Expect more cuts to come in financial technology
To many technology analysts and headhunters, UBS's decision to axe 500 IT staff was unsurprising. Banks are looking to save tens of millions by reducing running costs and technologists are a prime target for cuts.
While the number of people affected by UBS's redundancy plan is relatively large, at 5.7% it's a small proportion of its overall IT headcount. Many banks employ an army of technologists - JP Morgan employs some 19,000 programmers, UBS has 8,700 technologists and Goldman Sachs has around 9,500 IT staff.
"Banks are making their IT functions more efficient. While this means a lot people will lose their jobs, the proportion of total headcount reduction - at an average of around 10% - will be smaller than other areas of the business," says Ralph Silva, an analyst at research firm SRN.
Therefore, while IT teams are likely to remain broadly in tact, there's still a lot of pain to come, with the potential for thousands of job losses globally within a single bank. The recent Morgan Stanley/Oliver Wyman report into the state of investment banking predicted that there would be 5,000-7,000 redundancies in IT.

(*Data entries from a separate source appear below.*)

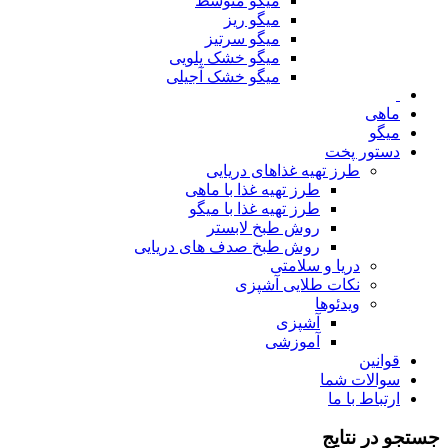
میگو متوسط
میگو ریز
میگو سرتیز
میگو خشک پلویی
میگو خشک آجیلی
ماهی
میگو
دستور پخت
طرز تهیه غذاهای دریایی
طرز تهیه غذا با ماهی
طرز تهیه غذا با میگو
روش طبخ لابستر
روش طبخ صدف های دریایی
دریا و سلامتی
نکات طلایی آشپزی
ویدئوها
آشپزی
آموزشی
قوانین
سوالات شما
ارتباط با ما
جستجو در نتایج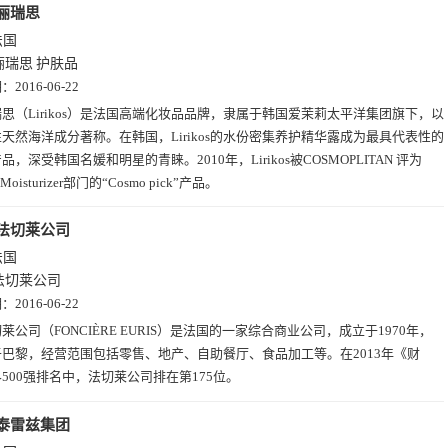
俪瑞思
法国
俪瑞思
护肤品
期：
2016-06-22
思（Lirikos）是法国高端化妆品品牌，隶属于韩国爱茉莉太平洋集团旗下，以
天然海洋成分著称。在韩国，Lirikos的水份密集养护精华露成为最具代表性的
品，深受韩国名媛和明星的青睐。2010年，Lirikos被COSMOPLITAN 评为
e Moisturizer部门的“Cosmo pick”产品。
法切莱公司
法国
法切莱公司
期：
2016-06-22
莱公司（FONCIÈRE EURIS）是法国的一家综合商业公司，成立于1970年，
巴黎，经营范围包括零售、地产、自助餐厅、食品加工等。在2013年《财
500强排名中，法切莱公司排在第175位。
泰雷兹集团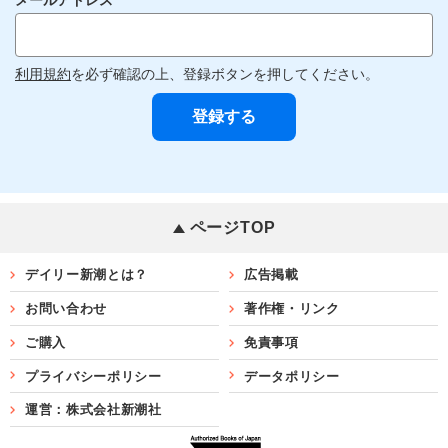
利用規約
を必ず確認の上、登録ボタンを押してください。
ページTOP
デイリー新潮とは？
広告掲載
お問い合わせ
著作権・リンク
ご購入
免責事項
プライバシーポリシー
データポリシー
運営：株式会社新潮社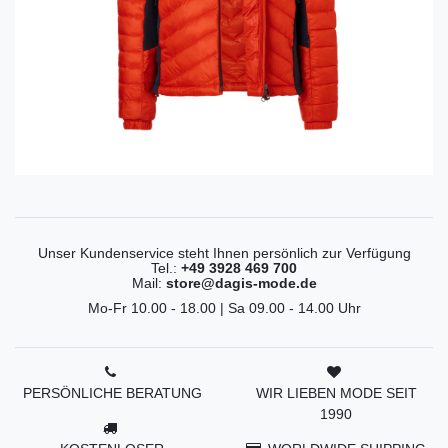
Unser Kundenservice steht Ihnen persönlich zur Verfügung
Tel.:
+49 3928 469 700
Mail:
store@dagis-mode.de
Mo-Fr 10.00 - 18.00 | Sa 09.00 - 14.00 Uhr
PERSÖNLICHE BERATUNG
WIR LIEBEN MODE SEIT
1990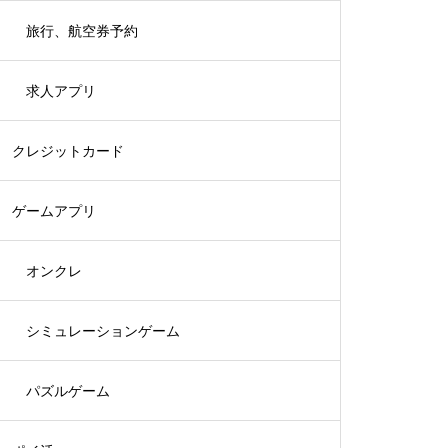
旅行、航空券予約
求人アプリ
クレジットカード
ゲームアプリ
オンクレ
シミュレーションゲーム
パズルゲーム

Part of the reason, says Silva, is investment banks' increasing willingness to buy-in third-party technology, rather than build in-house, meaning that the number of people required to maintain these systems (which usually consumes the lion's share of tech budgets) is likely to be reduced.
"Even three years ago, most banks wouldn't have considered a third-party system to gain a competitive advantage, but they've come on leaps and bounds since then," he says.
Headhunters in the IT in finance space suggest that current conversations with chief technology officers are all about downsizing rather than expansion.
"There's a move to weed out the generalists, where skills are becoming commoditised and easily performed in cheaper locations. Some banks are talking about a reduction of 2,000 technologists globally," says one headhunter who declined to be named. "That's not to say banks aren't still hiring - specific domain expertise or deep knowledge of core banking software is still in demand."
It does, of course, stand to reason that if banks are spending more on third-party systems, the tech vendors that service the industry could expand on the back of a surge in business.
"There's a definite opportunity for technologists to work for a vendor or even an outsourcing company, but they're much more efficient organisations than banks," says Silva. "I'd estimate that if 10% of IT staff were made redundant within banks, around 7% could find re-employment in a technology vendor."